··· Material for this exercise ···

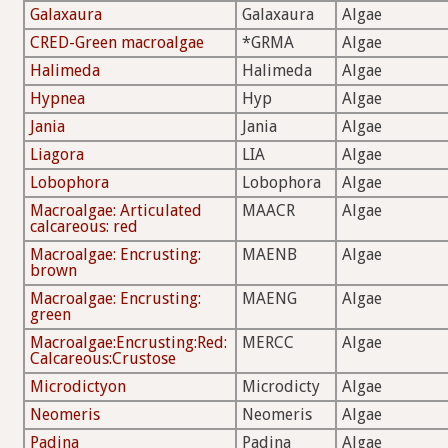
Galaxaura
Galaxaura
Algae
CRED-Green macroalgae
*GRMA
Algae
Halimeda
Halimeda
Algae
Hypnea
Hyp
Algae
Jania
Jania
Algae
Liagora
LIA
Algae
Lobophora
Lobophora
Algae
Macroalgae: Articulated
MAACR
Algae
calcareous: red
Macroalgae: Encrusting:
MAENB
Algae
brown
Macroalgae: Encrusting:
MAENG
Algae
green
Macroalgae:Encrusting:Red:
MERCC
Algae
Calcareous:Crustose
Microdictyon
Microdicty
Algae
Neomeris
Neomeris
Algae
Padina
Padina
Algae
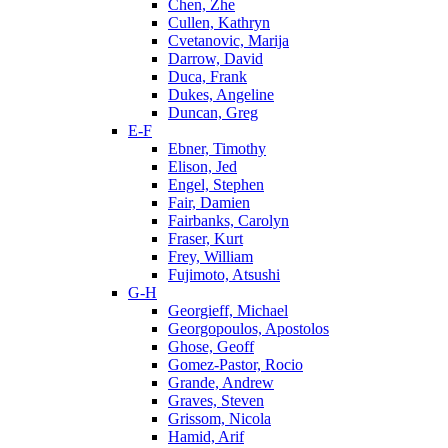
Chen, Zhe
Cullen, Kathryn
Cvetanovic, Marija
Darrow, David
Duca, Frank
Dukes, Angeline
Duncan, Greg
E-F
Ebner, Timothy
Elison, Jed
Engel, Stephen
Fair, Damien
Fairbanks, Carolyn
Fraser, Kurt
Frey, William
Fujimoto, Atsushi
G-H
Georgieff, Michael
Georgopoulos, Apostolos
Ghose, Geoff
Gomez-Pastor, Rocio
Grande, Andrew
Graves, Steven
Grissom, Nicola
Hamid, Arif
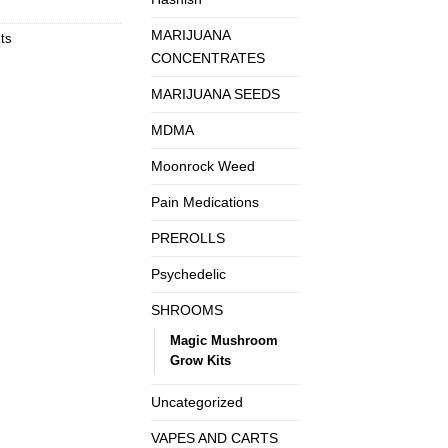
MARIJUANA
ts
CONCENTRATES
MARIJUANA SEEDS
MDMA
Moonrock Weed
Pain Medications
PREROLLS
Psychedelic
SHROOMS
Magic Mushroom
Grow Kits
Uncategorized
VAPES AND CARTS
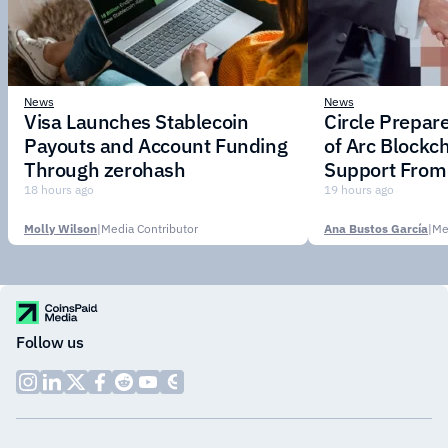
News
News
Visa Launches Stablecoin
Circle Prepar
Payouts and Account Funding
of Arc Blockc
Through zerohash
Support From 
Institutions
18 hours ago
19 hours ago
Molly Wilson
|
Media Contributor
Ana Bustos García
|
Me
Follow us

···

> _Task description_
Give the material above again exactly as it stands, minus any images.

> _Response area_
Galaxaura
Galaxaura
Algae
CRED-Green macroalgae
*GRMA
Algae
Halimeda
Halimeda
Algae
Hypnea
Hyp
Algae
Jania
Jania
Algae
Liagora
LIA
Algae
Lobophora
Lobophora
Algae
Macroalgae: Articulated
MAACR
Algae
calcareous: red
Macroalgae: Encrusting:
MAENB
Algae
brown
Macroalgae: Encrusting:
MAENG
Algae
green
Macroalgae:Encrusting:Red:
MERCC
Algae
Calcareous:Crustose
Microdictyon
Microdicty
Algae
Neomeris
Neomeris
Algae
Padina
Padina
Algae
Chen, Zhe
Cullen, Kathryn
Cvetanovic, Marija
Darrow, David
Duca, Frank
Dukes, Angeline
Duncan, Greg
E-F
Ebner, Timothy
Elison, Jed
Engel, Stephen
Fair, Damien
Fairbanks, Carolyn
Fraser, Kurt
Frey, William
Fujimoto, Atsushi
G-H
Georgieff, Michael
Georgopoulos, Apostolos
Ghose, Geoff
Gomez-Pastor, Rocio
Grande, Andrew
Graves, Steven
Grissom, Nicola
Hamid, Arif
MARIJUANA
ts
CONCENTRATES
MARIJUANA SEEDS
MDMA
Moonrock Weed
Pain Medications
PREROLLS
Psychedelic
SHROOMS
Magic Mushroom
Grow Kits
Uncategorized
VAPES AND CARTS
News
News
Visa Launches Stablecoin
Circle Prepar
Payouts and Account Funding
of Arc Blockc
Through zerohash
Support From 
Institutions
18 hours ago
19 hours ago
Molly Wilson
|
Media Contributor
Ana Bustos García
|
Me
Follow us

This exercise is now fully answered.